The process of sifting and shuffling through styles, panning through cultural references for ideas, has always ben a part of Hemingway’s career. Never formally trained as a designer, Hemingway and Gerardine started their first venture, the clothing company Red or Dead, by buying loads of vintage clothing, collecting old pieces and learning by observations as much as osmosis. The process proved so successful for that venture, which eventually showed collections in Paris and New York and at one time had hundreds of stores worldwide, that they repeated it for graphic design. They company has an extensive archive of hand-drawn fonts and posters, which grew from castaways and advertisements they discovered in lots of old clothes. Comprising half a million pieces of work, it’s been digitized and stores on a private computer network called The Land of Lost Content.

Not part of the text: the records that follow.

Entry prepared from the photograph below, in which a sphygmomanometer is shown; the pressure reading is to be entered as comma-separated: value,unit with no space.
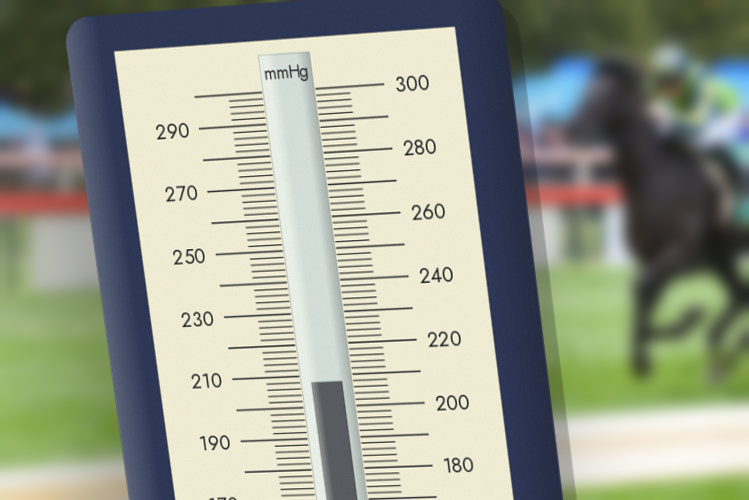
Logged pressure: 208,mmHg
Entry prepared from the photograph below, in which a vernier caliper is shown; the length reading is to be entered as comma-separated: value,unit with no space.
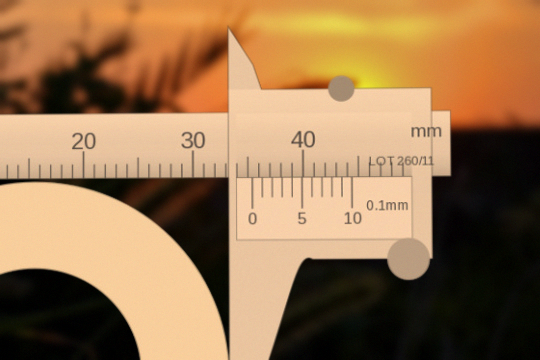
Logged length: 35.4,mm
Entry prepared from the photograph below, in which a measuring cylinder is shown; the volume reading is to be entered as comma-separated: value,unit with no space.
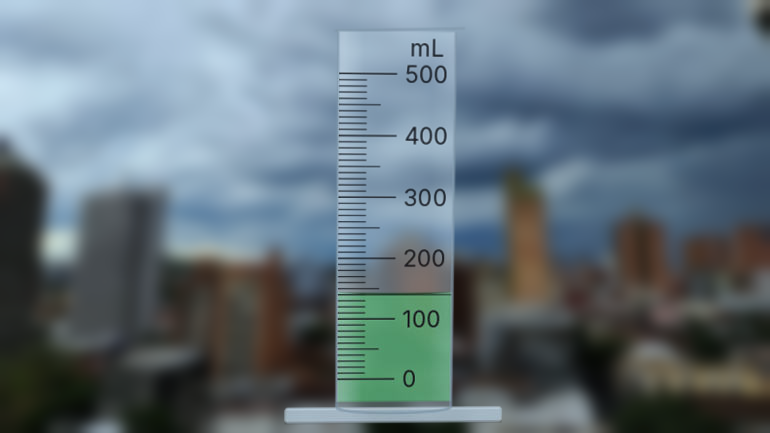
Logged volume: 140,mL
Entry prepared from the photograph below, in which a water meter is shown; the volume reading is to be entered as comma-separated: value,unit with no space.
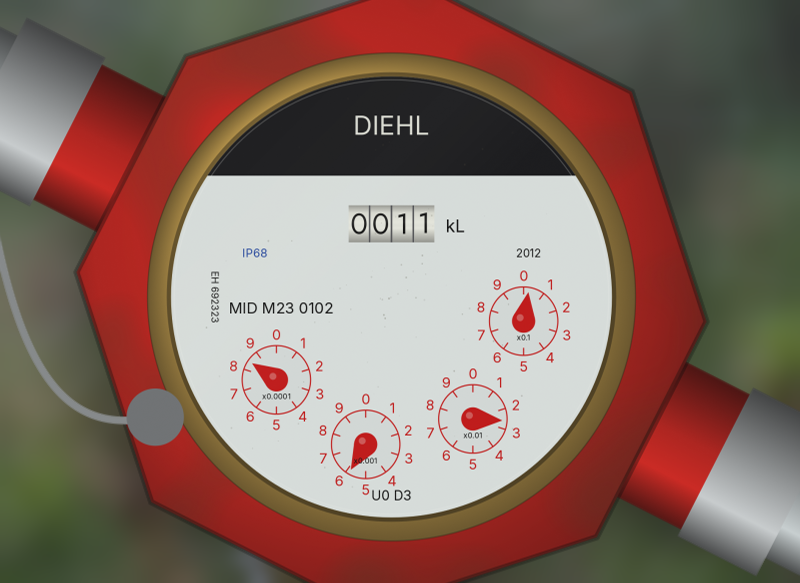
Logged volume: 11.0258,kL
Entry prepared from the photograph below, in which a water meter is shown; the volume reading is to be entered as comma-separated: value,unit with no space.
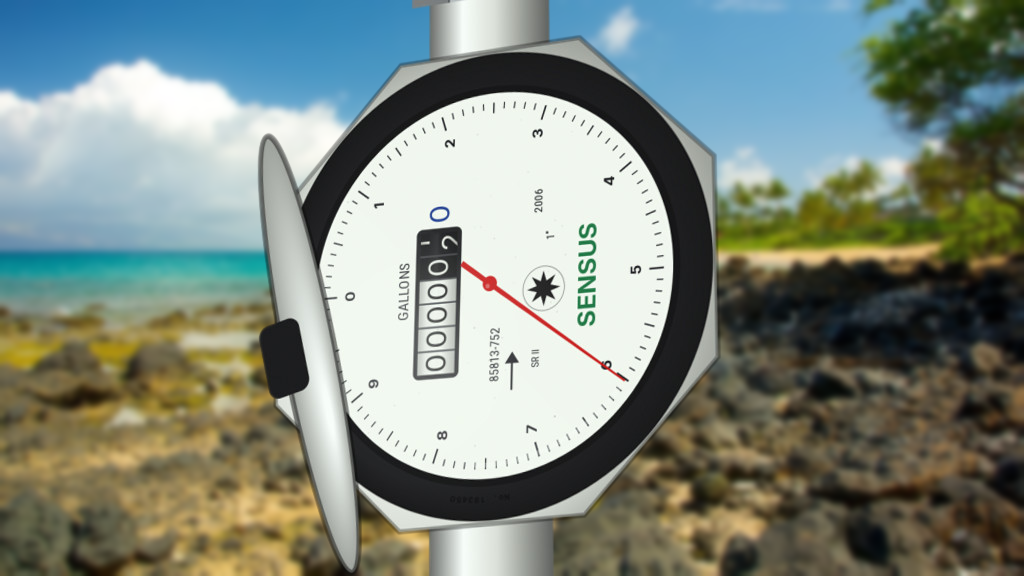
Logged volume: 16.0,gal
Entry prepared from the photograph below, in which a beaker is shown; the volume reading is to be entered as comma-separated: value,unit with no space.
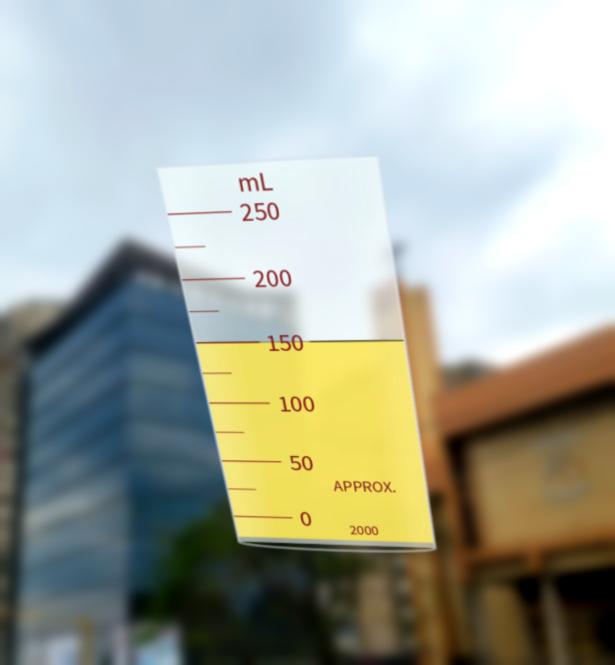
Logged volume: 150,mL
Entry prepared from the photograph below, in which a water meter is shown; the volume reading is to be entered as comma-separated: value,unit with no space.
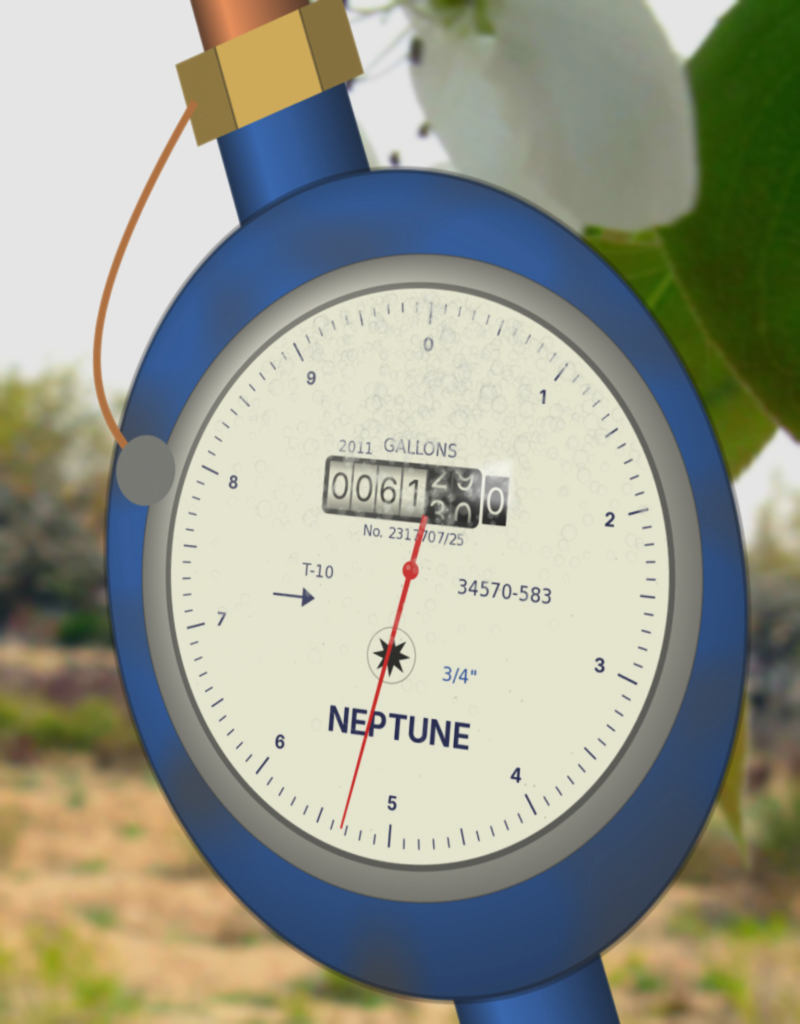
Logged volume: 61295.3,gal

“The reason midcentury style keeps attracting people is because it doesn’t feel retro,” he says, “it’s just beautifully designed. We always try to design out obsolescence. We don’t want our work to feel like it’s part of a design movement. We don’t want them to be able to tell it was made in 2015.”
Photos from the John Hutchinson Collection, courtesy of the Dreamland Trust
Fun and Frivolity as Regeneration
Dreamland’s opening this summer fulfills the wishes of locals looking for economic revitalization, but is grounded in the realities of cultural tourism. Up the shore, the Turner Contemporary gallery, which opened in 2011, has been an upscale draw draw, but the vision it to make Dreamland the true anchor of the area. When he was studying vintage footage and photos of the park’s previous highpoint, Hemingway was struck by how many photos showed people dancing, or having weddings on the shore, or accounts of meeting their husband or wife, holding each other’s hands for the first time during a ride on the Scenic. This is about much more than a series of rides.
“Margate won’t totally survive just on very culturally aware people,” he says. “They’re the ones getting it going. But it has to be wider than that if Margate is going to get its mojo back. Dreamland adds something a bit more for the common man.”